As I mentioned above, when you randomly tweak things in the system and change bits of code here and there, you could be causing all kinds of other problems which you aren’t aware of.
But, perhaps more than that, you are training yourself to be a shitty debugger.
You are developing the habit of messing with things until it works. No technique, no rigor.
You may get lucky sometimes, but you won’t have a repeatable process or reliable skillset for debugging.
Not only should you understand what broke, why, and how you fixed it, but also you should verify the fix.
I know it seems like common knowledge, but I can’t tell you how much time is wasted by programmers “fixing a problem,” assuming the fix worked, and passing the code to QA only for QA to reproduce the problem and have it go back to the developer who has to start over at square one again.

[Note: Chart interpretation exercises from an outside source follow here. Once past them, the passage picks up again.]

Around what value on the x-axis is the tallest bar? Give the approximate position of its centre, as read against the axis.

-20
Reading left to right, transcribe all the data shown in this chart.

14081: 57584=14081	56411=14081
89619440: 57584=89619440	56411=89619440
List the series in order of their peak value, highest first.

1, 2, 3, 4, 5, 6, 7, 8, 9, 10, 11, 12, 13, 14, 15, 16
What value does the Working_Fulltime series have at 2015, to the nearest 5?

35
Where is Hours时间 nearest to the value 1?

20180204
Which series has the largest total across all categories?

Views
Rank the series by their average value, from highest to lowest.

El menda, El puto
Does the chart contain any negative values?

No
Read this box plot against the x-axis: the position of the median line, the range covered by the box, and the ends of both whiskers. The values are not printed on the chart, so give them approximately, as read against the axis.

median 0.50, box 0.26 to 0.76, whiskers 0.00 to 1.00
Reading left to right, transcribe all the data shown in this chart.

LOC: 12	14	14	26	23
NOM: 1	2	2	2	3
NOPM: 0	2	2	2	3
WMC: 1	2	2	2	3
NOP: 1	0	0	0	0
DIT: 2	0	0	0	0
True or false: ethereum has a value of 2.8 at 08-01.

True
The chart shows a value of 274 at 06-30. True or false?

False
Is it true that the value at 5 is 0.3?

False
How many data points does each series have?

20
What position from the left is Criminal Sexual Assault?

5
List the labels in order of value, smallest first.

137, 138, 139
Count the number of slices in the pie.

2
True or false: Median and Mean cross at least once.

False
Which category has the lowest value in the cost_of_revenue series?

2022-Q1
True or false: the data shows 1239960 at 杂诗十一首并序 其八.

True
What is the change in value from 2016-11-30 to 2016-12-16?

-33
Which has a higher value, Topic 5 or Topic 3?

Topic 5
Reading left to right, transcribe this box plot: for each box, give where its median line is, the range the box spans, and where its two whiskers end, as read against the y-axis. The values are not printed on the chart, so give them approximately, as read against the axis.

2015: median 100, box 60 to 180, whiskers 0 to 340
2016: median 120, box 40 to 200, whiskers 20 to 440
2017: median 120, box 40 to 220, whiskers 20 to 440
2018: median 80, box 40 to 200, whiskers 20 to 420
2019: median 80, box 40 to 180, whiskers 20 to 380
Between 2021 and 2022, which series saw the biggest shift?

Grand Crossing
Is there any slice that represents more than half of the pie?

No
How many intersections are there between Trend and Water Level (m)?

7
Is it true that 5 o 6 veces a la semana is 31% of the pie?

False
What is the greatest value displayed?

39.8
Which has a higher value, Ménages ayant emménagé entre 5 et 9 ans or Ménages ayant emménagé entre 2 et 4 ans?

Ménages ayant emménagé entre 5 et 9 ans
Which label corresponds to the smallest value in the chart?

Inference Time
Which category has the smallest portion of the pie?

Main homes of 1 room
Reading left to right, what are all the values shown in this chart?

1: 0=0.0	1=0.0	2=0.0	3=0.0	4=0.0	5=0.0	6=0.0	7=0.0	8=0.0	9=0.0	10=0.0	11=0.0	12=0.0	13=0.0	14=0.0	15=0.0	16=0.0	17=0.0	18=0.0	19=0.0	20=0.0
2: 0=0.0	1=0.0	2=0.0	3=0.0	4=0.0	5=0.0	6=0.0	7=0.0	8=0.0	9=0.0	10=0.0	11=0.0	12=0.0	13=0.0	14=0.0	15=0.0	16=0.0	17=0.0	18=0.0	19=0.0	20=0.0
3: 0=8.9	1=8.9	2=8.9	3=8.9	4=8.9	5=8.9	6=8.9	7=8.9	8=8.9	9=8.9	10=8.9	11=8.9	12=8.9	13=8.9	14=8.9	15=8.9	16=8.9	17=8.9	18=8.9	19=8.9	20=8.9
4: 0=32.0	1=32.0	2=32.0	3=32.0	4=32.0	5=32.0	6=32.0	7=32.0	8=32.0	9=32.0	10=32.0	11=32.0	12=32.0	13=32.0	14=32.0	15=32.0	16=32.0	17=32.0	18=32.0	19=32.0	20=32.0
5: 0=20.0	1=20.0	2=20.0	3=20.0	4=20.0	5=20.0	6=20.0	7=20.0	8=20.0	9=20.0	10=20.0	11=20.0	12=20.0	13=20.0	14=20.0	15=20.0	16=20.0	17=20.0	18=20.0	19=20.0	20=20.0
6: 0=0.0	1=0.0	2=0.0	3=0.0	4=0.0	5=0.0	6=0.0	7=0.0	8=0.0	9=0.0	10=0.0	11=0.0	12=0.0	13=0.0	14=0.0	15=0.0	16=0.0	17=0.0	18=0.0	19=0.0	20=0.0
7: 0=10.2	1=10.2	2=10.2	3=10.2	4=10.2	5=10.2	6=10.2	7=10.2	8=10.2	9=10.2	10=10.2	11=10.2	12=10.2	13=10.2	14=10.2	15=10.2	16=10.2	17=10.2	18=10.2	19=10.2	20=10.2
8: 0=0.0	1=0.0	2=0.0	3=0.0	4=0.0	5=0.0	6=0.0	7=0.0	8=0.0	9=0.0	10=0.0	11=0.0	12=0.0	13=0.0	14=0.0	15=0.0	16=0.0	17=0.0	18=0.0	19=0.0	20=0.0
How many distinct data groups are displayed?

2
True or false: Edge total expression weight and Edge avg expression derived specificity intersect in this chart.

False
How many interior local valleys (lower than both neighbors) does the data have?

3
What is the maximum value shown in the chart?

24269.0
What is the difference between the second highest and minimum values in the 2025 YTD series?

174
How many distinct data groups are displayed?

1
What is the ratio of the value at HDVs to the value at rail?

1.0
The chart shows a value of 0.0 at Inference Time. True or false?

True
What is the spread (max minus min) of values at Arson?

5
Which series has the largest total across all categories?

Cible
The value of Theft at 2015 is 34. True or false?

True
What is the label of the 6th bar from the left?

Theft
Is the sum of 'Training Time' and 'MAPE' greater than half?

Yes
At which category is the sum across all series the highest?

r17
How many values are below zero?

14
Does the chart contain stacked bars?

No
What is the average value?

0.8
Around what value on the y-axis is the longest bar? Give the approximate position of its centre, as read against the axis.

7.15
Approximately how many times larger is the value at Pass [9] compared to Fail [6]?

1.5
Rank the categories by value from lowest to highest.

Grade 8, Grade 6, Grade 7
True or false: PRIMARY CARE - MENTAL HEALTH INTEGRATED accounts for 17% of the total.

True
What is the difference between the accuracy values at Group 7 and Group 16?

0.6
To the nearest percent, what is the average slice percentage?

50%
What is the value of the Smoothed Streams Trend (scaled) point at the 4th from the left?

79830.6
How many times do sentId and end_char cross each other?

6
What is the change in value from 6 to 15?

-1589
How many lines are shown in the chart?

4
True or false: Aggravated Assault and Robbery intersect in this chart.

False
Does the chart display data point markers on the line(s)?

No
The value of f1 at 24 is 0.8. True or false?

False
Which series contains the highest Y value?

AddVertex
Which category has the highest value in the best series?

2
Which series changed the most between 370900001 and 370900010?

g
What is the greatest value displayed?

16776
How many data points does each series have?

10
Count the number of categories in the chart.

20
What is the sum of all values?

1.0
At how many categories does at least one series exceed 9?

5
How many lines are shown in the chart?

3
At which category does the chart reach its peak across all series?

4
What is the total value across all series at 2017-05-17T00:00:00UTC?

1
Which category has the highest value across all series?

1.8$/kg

It’s a huge waste of time that can be prevented by taking an extra five minutes to verify that what you fixed is actually fixed.
In fact, don’t just verify the fix; write a regression test for the problem so that it never happens again.
If you truly understand the problem you fixed, you should be able to write a unit test that exploits the issue, and then your fix should make that unit test pass.
Finally, look for other instances of this same class of bug.
Bugs tend to hang out together.
If you found something wrong with one assumption you made about the system or some incorrectly coded component, it’s very likely that there are other issues which are also caused by that same problem.
Again, this is why it is so critical that you understand what the real problem was and why your solution fixed it.
If you know what happened and why, you can quickly figure out if there are likely tobe other issues caused by the same underlying problem.
Art and Science
Remember, debugging—like software development—is part art and part science.
You can only get good at debugging by practicing.
But practicing is not enough. You have to specifically, systematically debug, not just play around in the debugger.
Hopefully, I’ve given you a good overview of how to do that; now the rest is up to you.